Work instructions. From the very first line down to the line containing "armelegallois@gmail.com", write out the material exactly as it appears, and no more.

......

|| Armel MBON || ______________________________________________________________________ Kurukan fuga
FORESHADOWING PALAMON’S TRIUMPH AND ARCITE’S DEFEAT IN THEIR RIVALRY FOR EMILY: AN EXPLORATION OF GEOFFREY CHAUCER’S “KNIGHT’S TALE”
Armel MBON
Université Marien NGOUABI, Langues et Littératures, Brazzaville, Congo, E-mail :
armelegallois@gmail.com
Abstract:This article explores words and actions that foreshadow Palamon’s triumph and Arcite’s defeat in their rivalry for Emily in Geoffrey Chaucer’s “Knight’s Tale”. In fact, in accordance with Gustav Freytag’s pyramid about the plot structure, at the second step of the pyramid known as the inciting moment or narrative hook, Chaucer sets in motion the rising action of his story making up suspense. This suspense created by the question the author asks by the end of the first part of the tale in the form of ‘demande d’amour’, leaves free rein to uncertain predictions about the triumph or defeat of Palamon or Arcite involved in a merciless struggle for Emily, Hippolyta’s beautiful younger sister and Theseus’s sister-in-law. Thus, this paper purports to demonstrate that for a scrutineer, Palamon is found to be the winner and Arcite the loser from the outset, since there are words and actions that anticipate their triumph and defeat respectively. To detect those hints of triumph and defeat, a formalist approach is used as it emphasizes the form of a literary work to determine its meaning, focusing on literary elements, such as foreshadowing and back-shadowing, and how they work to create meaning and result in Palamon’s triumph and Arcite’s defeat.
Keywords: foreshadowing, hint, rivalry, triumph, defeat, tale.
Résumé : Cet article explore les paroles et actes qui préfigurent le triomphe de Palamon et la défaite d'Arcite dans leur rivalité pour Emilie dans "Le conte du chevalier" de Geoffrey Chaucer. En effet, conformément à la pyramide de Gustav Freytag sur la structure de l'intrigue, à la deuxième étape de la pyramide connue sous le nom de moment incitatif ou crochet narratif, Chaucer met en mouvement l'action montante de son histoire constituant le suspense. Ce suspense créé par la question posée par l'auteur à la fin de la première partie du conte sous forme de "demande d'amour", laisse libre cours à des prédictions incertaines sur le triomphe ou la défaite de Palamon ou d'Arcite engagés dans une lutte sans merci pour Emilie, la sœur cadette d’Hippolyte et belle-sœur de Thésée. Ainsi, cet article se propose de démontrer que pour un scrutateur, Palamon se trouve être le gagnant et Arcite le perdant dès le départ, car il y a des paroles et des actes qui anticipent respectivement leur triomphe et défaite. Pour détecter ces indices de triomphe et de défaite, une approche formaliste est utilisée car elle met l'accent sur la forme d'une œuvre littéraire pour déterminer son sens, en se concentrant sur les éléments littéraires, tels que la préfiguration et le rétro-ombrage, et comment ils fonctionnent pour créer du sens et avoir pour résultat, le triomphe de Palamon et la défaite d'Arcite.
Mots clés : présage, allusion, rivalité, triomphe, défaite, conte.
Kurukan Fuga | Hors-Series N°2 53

......

Exercise output.
|| Armel MBON || ______________________________________________________________________ Kurukan fuga
FORESHADOWING PALAMON’S TRIUMPH AND ARCITE’S DEFEAT IN THEIR RIVALRY FOR EMILY: AN EXPLORATION OF GEOFFREY CHAUCER’S “KNIGHT’S TALE”
Armel MBON
Université Marien NGOUABI, Langues et Littératures, Brazzaville, Congo, E-mail :
armelegallois@gmail.com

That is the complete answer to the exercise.